* [What you are asked to do] Update the listing lines starting at the one containing "common name: White-throated sparrow" and ending at the one containing "genus: Fomitopsis", changing "scientific name" to "binomial name" and leaving everything else unchanged. Give back only those lines.

* [Data for the task]

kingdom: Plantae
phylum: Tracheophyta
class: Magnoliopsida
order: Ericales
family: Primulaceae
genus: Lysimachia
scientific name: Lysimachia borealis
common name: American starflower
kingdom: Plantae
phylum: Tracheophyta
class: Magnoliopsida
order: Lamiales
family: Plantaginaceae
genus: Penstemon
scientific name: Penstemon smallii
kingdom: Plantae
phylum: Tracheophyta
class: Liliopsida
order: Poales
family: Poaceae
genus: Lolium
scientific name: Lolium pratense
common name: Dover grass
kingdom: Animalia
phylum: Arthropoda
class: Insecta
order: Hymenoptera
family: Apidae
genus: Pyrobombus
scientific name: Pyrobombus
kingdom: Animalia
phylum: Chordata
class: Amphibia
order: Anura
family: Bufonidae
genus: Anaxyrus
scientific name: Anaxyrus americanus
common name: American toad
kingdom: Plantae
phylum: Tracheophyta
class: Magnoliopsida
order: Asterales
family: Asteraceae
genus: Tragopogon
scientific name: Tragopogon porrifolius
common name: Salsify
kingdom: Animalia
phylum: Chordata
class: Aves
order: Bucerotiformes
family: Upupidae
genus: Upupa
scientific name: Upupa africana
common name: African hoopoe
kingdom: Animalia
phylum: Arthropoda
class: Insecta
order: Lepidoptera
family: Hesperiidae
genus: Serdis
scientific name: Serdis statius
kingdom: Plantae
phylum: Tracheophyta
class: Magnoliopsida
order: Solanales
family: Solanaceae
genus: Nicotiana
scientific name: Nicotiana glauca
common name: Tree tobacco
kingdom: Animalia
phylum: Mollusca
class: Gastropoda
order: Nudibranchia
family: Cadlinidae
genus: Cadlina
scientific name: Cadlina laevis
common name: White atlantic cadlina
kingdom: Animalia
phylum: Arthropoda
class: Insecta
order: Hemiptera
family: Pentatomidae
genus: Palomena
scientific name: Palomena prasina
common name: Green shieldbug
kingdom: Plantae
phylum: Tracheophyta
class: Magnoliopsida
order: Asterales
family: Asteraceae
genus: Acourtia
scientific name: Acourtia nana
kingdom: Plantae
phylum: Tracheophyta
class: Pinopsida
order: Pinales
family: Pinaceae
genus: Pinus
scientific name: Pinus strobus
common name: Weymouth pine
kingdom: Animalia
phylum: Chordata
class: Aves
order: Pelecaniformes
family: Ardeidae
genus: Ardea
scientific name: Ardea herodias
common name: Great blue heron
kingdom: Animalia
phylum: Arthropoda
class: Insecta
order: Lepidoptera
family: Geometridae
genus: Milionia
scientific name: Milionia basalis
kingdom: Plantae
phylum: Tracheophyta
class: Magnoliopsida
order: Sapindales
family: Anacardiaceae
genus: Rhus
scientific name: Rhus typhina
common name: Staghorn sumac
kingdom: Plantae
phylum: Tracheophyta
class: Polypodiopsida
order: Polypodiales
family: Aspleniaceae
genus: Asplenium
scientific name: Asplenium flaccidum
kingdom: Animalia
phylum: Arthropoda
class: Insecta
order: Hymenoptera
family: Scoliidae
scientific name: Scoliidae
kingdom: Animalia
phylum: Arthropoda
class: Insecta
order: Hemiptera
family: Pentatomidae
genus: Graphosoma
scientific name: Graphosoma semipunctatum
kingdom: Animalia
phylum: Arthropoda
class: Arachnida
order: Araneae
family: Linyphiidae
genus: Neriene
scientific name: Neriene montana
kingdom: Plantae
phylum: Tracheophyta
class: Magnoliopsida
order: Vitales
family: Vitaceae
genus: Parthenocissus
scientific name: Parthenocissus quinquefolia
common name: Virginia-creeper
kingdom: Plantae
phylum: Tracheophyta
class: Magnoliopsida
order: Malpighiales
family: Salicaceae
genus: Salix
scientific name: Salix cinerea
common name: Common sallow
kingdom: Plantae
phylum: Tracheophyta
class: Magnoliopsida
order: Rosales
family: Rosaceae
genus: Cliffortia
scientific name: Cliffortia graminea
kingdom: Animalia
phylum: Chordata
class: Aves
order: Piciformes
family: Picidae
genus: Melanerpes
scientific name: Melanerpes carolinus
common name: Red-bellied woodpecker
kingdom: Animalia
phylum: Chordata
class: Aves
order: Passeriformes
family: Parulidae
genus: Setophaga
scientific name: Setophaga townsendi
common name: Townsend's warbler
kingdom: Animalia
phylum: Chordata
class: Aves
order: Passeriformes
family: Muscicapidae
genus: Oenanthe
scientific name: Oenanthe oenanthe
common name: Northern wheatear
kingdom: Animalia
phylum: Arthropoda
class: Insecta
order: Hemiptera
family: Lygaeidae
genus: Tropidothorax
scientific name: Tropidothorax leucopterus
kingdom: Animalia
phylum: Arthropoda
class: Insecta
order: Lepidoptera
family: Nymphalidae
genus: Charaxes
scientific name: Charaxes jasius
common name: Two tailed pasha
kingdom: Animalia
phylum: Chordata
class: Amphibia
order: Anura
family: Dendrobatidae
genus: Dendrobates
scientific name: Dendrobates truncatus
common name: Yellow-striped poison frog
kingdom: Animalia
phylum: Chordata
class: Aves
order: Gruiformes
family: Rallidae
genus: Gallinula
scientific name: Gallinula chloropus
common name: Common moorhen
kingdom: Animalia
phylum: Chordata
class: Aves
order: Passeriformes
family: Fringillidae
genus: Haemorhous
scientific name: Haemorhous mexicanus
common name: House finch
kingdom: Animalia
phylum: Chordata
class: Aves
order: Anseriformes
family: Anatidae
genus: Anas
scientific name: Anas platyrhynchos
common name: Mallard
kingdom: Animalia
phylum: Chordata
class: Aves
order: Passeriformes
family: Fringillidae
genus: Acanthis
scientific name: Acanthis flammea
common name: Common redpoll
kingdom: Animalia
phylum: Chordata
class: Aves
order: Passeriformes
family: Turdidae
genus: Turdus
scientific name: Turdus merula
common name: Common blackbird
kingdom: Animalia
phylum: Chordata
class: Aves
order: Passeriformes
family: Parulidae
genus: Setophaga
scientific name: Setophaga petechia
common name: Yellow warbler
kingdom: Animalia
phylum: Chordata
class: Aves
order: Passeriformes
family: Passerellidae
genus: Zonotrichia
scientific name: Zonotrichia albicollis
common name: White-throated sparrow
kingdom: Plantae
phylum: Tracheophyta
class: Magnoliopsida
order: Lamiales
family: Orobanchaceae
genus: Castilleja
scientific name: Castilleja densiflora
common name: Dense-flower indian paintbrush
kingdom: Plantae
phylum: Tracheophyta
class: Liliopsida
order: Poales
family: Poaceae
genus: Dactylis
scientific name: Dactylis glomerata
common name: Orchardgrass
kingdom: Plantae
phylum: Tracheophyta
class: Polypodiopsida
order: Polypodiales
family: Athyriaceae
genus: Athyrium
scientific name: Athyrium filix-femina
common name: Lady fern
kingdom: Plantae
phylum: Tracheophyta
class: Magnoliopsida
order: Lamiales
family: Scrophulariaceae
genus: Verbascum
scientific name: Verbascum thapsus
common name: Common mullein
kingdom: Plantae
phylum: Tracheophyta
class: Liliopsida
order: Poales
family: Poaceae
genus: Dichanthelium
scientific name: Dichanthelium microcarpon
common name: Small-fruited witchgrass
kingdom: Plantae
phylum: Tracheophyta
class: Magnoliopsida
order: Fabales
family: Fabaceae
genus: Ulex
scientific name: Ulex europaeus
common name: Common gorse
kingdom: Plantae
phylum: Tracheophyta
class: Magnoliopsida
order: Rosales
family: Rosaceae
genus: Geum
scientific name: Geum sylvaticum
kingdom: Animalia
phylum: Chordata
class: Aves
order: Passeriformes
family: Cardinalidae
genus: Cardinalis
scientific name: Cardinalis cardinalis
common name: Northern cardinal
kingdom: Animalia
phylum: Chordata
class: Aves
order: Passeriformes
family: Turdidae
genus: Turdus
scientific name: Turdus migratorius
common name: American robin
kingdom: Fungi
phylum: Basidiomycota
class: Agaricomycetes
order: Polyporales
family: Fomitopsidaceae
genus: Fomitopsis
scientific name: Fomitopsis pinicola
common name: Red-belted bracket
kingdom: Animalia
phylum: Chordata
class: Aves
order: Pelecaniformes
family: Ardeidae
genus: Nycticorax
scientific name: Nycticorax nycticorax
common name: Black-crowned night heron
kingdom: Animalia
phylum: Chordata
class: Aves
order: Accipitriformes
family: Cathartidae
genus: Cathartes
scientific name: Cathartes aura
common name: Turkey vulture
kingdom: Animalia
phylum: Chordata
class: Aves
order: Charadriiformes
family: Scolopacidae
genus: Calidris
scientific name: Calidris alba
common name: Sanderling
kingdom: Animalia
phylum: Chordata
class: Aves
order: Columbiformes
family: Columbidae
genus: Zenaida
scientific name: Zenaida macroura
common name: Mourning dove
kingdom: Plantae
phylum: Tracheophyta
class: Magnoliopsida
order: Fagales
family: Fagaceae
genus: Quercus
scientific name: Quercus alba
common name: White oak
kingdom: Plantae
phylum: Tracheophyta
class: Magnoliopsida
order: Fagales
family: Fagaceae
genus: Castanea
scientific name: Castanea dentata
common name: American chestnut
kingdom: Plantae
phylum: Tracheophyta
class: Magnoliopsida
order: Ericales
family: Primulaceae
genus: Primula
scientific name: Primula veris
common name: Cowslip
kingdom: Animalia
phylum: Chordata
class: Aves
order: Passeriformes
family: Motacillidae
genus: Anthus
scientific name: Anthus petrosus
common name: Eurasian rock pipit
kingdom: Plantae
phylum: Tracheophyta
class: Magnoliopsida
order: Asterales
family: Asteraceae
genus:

* [Exercise result]
common name: White-throated sparrow
kingdom: Plantae
phylum: Tracheophyta
class: Magnoliopsida
order: Lamiales
family: Orobanchaceae
genus: Castilleja
binomial name: Castilleja densiflora
common name: Dense-flower indian paintbrush
kingdom: Plantae
phylum: Tracheophyta
class: Liliopsida
order: Poales
family: Poaceae
genus: Dactylis
binomial name: Dactylis glomerata
common name: Orchardgrass
kingdom: Plantae
phylum: Tracheophyta
class: Polypodiopsida
order: Polypodiales
family: Athyriaceae
genus: Athyrium
binomial name: Athyrium filix-femina
common name: Lady fern
kingdom: Plantae
phylum: Tracheophyta
class: Magnoliopsida
order: Lamiales
family: Scrophulariaceae
genus: Verbascum
binomial name: Verbascum thapsus
common name: Common mullein
kingdom: Plantae
phylum: Tracheophyta
class: Liliopsida
order: Poales
family: Poaceae
genus: Dichanthelium
binomial name: Dichanthelium microcarpon
common name: Small-fruited witchgrass
kingdom: Plantae
phylum: Tracheophyta
class: Magnoliopsida
order: Fabales
family: Fabaceae
genus: Ulex
binomial name: Ulex europaeus
common name: Common gorse
kingdom: Plantae
phylum: Tracheophyta
class: Magnoliopsida
order: Rosales
family: Rosaceae
genus: Geum
binomial name: Geum sylvaticum
kingdom: Animalia
phylum: Chordata
class: Aves
order: Passeriformes
family: Cardinalidae
genus: Cardinalis
binomial name: Cardinalis cardinalis
common name: Northern cardinal
kingdom: Animalia
phylum: Chordata
class: Aves
order: Passeriformes
family: Turdidae
genus: Turdus
binomial name: Turdus migratorius
common name: American robin
kingdom: Fungi
phylum: Basidiomycota
class: Agaricomycetes
order: Polyporales
family: Fomitopsidaceae
genus: Fomitopsis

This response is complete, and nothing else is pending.